(Saved entries)
......

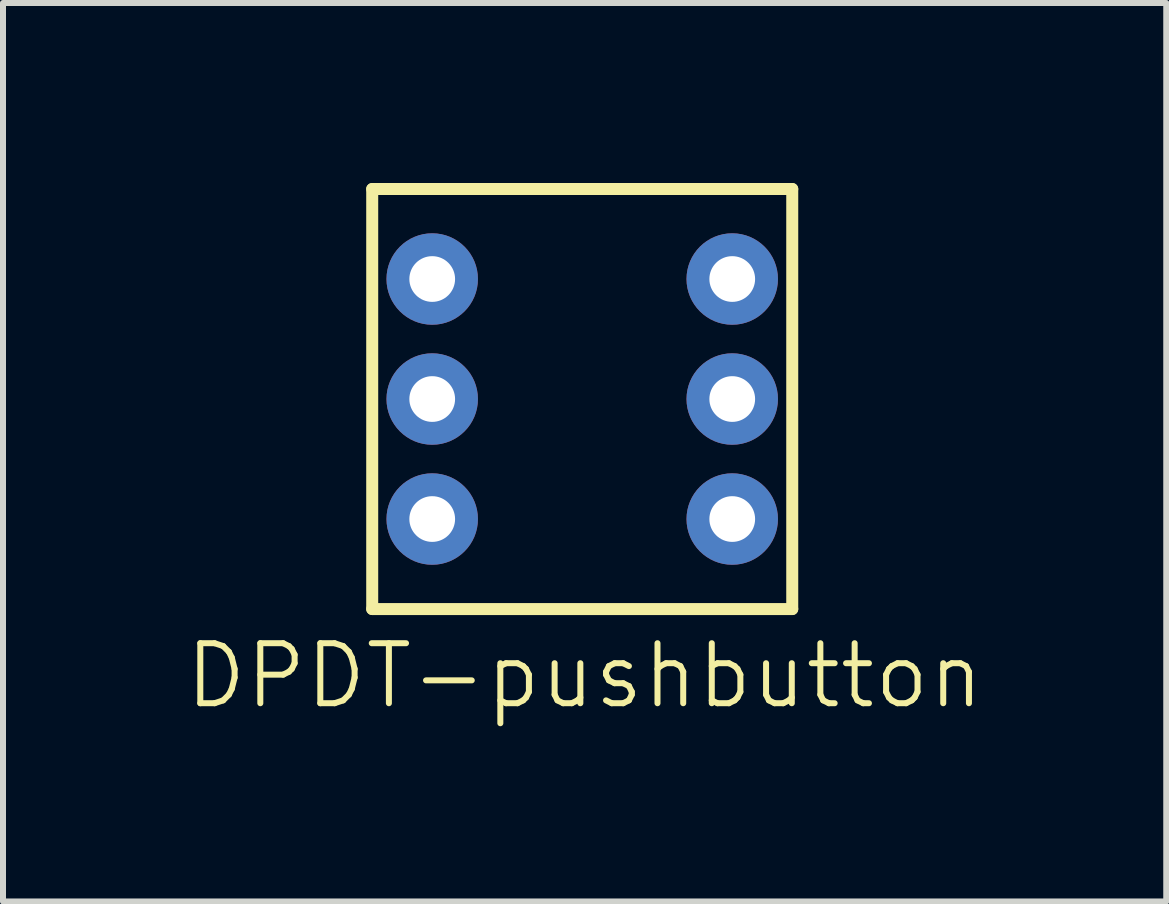
<source format=kicad_pcb>
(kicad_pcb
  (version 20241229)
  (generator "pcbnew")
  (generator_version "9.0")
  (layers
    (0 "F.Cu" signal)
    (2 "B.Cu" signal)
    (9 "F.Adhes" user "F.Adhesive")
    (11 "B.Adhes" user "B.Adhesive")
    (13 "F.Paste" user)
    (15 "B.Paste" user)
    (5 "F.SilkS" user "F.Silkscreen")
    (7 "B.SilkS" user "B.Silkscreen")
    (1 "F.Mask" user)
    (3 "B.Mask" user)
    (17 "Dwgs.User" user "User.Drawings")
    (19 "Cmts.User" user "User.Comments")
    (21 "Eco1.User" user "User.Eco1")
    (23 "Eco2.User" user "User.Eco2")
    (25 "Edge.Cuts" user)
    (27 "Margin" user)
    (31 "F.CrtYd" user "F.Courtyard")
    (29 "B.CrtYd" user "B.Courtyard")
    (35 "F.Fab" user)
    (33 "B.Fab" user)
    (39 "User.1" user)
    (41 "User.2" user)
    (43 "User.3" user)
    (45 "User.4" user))
  (footprint "DPDT-pushbutton"
    (layer "F.Cu")
    (at 6.693 8.712)
    (property "Reference" "DPDT-pushbutton" (at 0 -0.5 0) (unlocked yes) (layer "F.SilkS") (effects (font (size 1 1) (thickness 0.1))))
    (attr smd)
    (fp_line (start -3.54 -8.612) (end -3.54 -1.612) (stroke (width 0.2) (type solid)) (layer "F.SilkS"))
    (fp_line (start -3.54 -1.612) (end 3.46 -1.612) (stroke (width 0.2) (type solid)) (layer "F.SilkS"))
    (fp_line (start 3.46 -8.612) (end -3.54 -8.612) (stroke (width 0.2) (type solid)) (layer "F.SilkS"))
    (fp_line (start 3.46 -1.612) (end 3.46 -8.612) (stroke (width 0.2) (type solid)) (layer "F.SilkS"))
    (pad "1" thru_hole circle (at -2.54 -7.112) (size 1.524 1.524) (drill 0.762) (layers "*.Cu" "*.Mask"))
    (pad "2" thru_hole circle (at -2.54 -5.112) (size 1.524 1.524) (drill 0.762) (layers "*.Cu" "*.Mask"))
    (pad "3" thru_hole circle (at -2.54 -3.112) (size 1.524 1.524) (drill 0.762) (layers "*.Cu" "*.Mask"))
    (pad "4" thru_hole circle (at 2.46 -7.112) (size 1.524 1.524) (drill 0.762) (layers "*.Cu" "*.Mask"))
    (pad "5" thru_hole circle (at 2.46 -5.112) (size 1.524 1.524) (drill 0.762) (layers "*.Cu" "*.Mask"))
    (pad "6" thru_hole circle (at 2.46 -3.112) (size 1.524 1.524) (drill 0.762) (layers "*.Cu" "*.Mask")))
  (gr_rect
    (start -3 -3)
    (end 16.386 11.973)
    (stroke (width 0.1) (type default))
    (fill no)
    (layer "Edge.Cuts")))
</source>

......

## What the task requires
Please show every line of the entries above that contains the word "Adhes".

## Answer below
    (9 "F.Adhes" user "F.Adhesive")
    (11 "B.Adhes" user "B.Adhesive")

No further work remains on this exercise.